Despite highly organic soils being present in 27% of polygons in this region, agriculture occurs on few of these soils. For example, in the south taiga, organic soils contain 37,300 Tg C, but organic soils under cropland contain only 99 Tg C, compared to 3,600 Tg C found in mineral soils under cropland in the same region (Orlov et al. 1996).

  1. 6.

    The variations of climatic characteristics within a unit can reach 15%.

  2. 7.

    Mean interval of variation of all soil properties in the initial database is 5–7%.

Table 12 example of information held about the soil types within a mapping unit

Conclusions and recommendations for future improvements

We have not examine all possible ways of increasing calculation accuracy. We have considered only those that can be implemented at present. Future improvements include the following:

  1. 1.

    The economic data could be revised so that data are recompiled on the basis of the averaged joint map. The level of detail corresponds to the regional division of Russia. In the case of a region divided by an agroclimatic boundary, the units should be further separated.

  2. 2.

    It is necessary to create a special layer and database describing long-fallow soils, which are not included. It is important to include highly organic soils in the future.

  3. 3.

    The joint map of homogeneous units should be specified in order to reduce climatic errors. The specification and detail should aim at reducing variation in the climatic data.

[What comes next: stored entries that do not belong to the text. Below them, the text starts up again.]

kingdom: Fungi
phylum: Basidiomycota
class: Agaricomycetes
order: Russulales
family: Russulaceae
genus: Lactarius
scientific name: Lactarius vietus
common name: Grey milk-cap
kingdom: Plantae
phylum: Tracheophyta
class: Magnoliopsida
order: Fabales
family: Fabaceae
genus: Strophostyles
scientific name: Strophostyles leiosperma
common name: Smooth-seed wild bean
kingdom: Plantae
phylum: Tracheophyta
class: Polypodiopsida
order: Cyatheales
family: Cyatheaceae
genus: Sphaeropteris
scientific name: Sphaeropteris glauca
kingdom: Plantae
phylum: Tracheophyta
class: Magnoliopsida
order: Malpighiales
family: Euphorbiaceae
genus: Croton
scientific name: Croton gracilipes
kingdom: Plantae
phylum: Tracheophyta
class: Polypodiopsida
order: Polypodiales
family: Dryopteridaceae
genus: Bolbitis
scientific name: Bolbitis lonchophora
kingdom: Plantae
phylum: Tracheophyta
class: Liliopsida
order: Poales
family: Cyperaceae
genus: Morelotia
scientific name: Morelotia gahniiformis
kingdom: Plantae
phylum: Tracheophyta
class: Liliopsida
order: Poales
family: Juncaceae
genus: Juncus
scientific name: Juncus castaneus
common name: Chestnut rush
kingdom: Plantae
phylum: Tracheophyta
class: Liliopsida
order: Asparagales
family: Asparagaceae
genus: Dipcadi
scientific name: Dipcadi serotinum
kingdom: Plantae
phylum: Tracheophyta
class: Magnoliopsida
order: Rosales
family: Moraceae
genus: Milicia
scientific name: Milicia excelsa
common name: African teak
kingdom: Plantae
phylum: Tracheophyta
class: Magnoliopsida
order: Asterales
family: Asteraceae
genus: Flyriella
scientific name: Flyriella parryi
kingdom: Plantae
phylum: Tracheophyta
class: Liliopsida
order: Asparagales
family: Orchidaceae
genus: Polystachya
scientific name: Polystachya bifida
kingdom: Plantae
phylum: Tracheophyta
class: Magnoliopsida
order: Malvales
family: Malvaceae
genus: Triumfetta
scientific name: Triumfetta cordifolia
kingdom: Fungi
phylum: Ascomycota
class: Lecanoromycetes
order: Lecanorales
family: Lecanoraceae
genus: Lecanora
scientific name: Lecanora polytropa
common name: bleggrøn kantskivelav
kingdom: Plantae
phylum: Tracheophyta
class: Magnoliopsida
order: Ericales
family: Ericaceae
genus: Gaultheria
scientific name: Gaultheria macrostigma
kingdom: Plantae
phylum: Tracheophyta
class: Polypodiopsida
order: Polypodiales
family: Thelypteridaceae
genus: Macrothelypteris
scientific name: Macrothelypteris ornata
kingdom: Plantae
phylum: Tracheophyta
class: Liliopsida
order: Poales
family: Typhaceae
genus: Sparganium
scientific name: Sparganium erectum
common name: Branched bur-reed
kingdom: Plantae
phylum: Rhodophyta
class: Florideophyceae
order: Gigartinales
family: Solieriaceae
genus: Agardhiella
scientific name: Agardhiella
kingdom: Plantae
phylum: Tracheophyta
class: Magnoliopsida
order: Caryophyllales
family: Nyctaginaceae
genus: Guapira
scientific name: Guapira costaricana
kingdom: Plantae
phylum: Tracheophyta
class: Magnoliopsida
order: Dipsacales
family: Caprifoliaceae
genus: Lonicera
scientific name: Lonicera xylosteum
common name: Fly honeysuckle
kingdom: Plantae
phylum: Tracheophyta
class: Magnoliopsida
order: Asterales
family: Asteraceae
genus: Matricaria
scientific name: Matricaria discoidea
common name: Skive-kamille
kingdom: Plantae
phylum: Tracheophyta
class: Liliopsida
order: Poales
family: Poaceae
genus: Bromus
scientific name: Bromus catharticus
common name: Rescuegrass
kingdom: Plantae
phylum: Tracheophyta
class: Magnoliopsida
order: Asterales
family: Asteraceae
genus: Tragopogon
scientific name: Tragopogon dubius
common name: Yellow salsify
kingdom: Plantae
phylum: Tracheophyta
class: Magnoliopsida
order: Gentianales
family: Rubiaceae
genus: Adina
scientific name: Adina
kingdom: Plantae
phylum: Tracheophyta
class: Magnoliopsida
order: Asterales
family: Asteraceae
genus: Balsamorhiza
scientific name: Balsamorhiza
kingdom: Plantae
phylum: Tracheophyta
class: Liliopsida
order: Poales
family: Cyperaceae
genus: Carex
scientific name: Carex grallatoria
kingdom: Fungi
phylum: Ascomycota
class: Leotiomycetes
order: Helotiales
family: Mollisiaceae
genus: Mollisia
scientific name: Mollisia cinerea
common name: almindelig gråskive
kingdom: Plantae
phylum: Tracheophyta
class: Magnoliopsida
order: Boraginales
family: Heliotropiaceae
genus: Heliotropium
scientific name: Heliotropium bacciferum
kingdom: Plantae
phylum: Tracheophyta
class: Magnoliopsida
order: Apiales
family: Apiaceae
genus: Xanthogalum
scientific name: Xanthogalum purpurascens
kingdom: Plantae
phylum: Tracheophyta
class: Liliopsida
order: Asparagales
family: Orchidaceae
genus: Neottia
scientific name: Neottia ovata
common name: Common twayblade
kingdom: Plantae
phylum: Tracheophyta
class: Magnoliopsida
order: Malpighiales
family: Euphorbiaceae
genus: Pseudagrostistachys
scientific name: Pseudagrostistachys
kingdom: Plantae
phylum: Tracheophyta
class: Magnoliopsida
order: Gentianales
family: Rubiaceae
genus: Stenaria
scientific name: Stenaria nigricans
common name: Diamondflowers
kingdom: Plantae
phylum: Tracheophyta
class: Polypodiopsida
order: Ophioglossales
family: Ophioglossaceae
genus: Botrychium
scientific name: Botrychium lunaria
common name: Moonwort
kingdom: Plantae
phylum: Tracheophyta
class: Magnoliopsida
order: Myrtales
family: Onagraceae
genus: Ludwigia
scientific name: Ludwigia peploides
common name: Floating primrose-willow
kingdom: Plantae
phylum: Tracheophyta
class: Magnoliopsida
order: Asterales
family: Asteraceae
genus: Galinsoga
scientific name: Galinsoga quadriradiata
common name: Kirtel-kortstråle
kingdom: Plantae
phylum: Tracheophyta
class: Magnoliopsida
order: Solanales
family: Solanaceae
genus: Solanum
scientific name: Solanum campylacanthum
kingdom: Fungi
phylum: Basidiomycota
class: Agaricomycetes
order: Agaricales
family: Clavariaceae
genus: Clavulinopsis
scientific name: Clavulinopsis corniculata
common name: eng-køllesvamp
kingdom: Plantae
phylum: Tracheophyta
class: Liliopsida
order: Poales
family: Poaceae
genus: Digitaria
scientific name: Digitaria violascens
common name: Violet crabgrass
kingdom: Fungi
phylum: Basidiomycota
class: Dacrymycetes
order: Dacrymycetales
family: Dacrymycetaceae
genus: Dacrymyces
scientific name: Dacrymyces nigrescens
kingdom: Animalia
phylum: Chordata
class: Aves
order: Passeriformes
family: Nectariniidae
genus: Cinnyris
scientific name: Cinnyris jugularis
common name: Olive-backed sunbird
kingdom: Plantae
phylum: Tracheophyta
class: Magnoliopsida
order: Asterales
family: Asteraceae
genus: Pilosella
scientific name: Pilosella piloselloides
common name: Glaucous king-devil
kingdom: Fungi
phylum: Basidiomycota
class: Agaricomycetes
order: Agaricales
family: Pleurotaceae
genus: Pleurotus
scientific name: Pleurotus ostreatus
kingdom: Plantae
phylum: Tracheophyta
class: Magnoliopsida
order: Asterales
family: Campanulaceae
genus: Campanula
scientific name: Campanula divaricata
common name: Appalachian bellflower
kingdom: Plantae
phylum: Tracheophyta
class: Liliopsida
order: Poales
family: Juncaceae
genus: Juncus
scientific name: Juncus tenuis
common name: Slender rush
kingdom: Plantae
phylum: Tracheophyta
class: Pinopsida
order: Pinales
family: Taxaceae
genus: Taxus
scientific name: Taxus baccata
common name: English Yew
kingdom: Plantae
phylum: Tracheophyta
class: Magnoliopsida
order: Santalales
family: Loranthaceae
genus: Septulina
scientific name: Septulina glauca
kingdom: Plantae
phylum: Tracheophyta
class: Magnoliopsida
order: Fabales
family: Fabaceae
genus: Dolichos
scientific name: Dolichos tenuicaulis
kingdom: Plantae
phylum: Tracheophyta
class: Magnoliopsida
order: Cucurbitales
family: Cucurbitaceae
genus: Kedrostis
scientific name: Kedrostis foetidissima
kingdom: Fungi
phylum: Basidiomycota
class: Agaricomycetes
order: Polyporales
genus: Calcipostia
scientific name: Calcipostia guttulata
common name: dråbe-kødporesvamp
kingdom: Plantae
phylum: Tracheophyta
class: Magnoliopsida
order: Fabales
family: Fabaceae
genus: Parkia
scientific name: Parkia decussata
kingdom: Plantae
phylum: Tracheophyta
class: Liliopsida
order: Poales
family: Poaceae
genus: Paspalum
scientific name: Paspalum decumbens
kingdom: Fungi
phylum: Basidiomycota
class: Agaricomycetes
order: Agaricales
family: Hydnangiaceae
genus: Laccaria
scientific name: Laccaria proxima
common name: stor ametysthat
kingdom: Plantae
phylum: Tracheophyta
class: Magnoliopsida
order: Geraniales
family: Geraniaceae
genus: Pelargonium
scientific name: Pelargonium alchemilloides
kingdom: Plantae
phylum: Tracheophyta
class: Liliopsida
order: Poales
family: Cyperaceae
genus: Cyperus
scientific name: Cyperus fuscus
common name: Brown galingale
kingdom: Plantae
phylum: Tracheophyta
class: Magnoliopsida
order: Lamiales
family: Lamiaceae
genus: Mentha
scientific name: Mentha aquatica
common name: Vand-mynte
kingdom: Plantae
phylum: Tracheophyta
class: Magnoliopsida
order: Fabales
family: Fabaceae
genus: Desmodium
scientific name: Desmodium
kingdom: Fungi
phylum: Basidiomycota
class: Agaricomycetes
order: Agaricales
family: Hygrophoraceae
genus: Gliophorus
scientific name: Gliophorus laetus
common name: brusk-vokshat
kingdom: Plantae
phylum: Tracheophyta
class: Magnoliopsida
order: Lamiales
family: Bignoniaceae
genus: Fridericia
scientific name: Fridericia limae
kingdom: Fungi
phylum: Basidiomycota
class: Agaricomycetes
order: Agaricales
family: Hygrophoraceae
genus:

In the course of present study, the GIS characterising the soils of European part of Russia was created. It is appropriate for multiple calculations and modelling and was tested with models simulating changes in soil carbon stocks (Smith et al.2007a, b). Further development of this GIS will allow it be used in the future for other purposes, such as monitoring different soil properties. The suggested concept of collecting and averaging data, as described in this paper, makes it possible to reduce the calculations of C dynamics to an acceptable level whilst maintaining acceptable accuracy with quantified uncertainty.